4. Feels - Playlist 4 begins with Lux 4 by Brian Eno and has a calming vibe throughout allowing you to experience deep feelings with less guidance from the music, and more of your own intuition combined with the medicine. With classical favorites sprinkled throughout you can relax deep into this journey with songs like Hymn by Ashana, The Atomium Part 2 by Stars Of The Lid, Apana by East Forest, and Om Mani Padme Hum 1 by Jane Winther. The first mainstream song is Everybody Hurts by R.E.M. and it's a reminder you're not alone, it's only sometimes, so hold on. Ending with Three Little Birds by Bob Marley & The Wailers because in the end, everything little thing gonna be alright.
5. Sweet Life - Playlist 5 begins with Everlasting Moments by Mark Banning and is another calming vibe throughout with sections focusing on origins of life, humanity, and the universe. Medicine Buddha by Maneesh de Moor is a 43 minute long song that'll take your peak to the root of everything. Cultures are being lost as technology takes over and several songs following will transport you over land and time, Kahalu'nyuhe by Joanne Shenandoah, Vuoi Vuoi Me by Mari Boine, Cuatro Vientos - Rey&Kjavik Remix by Danit and Rey&Kjavik, and Kindred Spirit by Deuterto name a few. Golden Tempo by TEEMID is a nice brain clean. And Why Does My Heart Feel So Bad? by Moby is the first mainstream song - and a question for everyone to ponder at times - hopefully after your journey it doesn't. Ending with Over the Rainbow by Israel Kamakawiwo'ole.

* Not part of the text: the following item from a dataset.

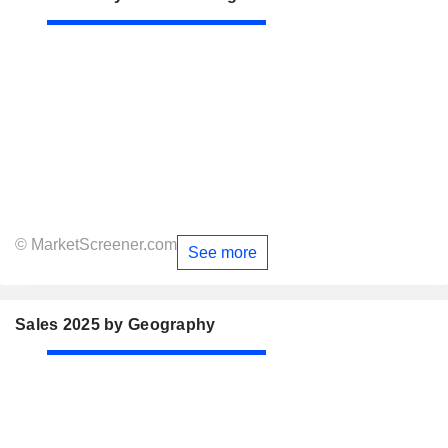
© MarketScreener.com
See more
Sales 2025 by Geography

6. Healing - Playlist 6 begins with Dawn by Garth Stevenson and is a warm hug from mom, and the universe. Once you get past Standing Waves: 1976 by Stuart Dempster and Ein deutsches Requiem, Op. 45: II. Denn alles Fleisch es ist wie Gras by Johannes Brahms, Netherlands Radio Choir, Concertgebouworkest, Mariss Jansons which are meant to challenge you, beautiful songs await like Devi Prayer by Craig Pruess and Ananda, Teyata by Deva Premal, Regenerative Being by Desert Dwellers, and Dream Raga by Jami Sieber. (Sittin' On) the Dock of the Bay by Otis Redding is the first mainstream song. Followed by You Can't Rush Your Healing by Trevor Hall to remind you that you can't rush it, but you're on the right path, and it's been happening this whole time. Ending with Why Worry by Essie Jain and Strawberry Fields Forever by The Beatles.
7. Sometimes having fun with friends is what's needed and the compilation of songs beginning with Veridis Quo by Daft Punk is an ever-growing collection of chill but more upbeat vibes that you can enjoy in a different kind of set, setting, dose.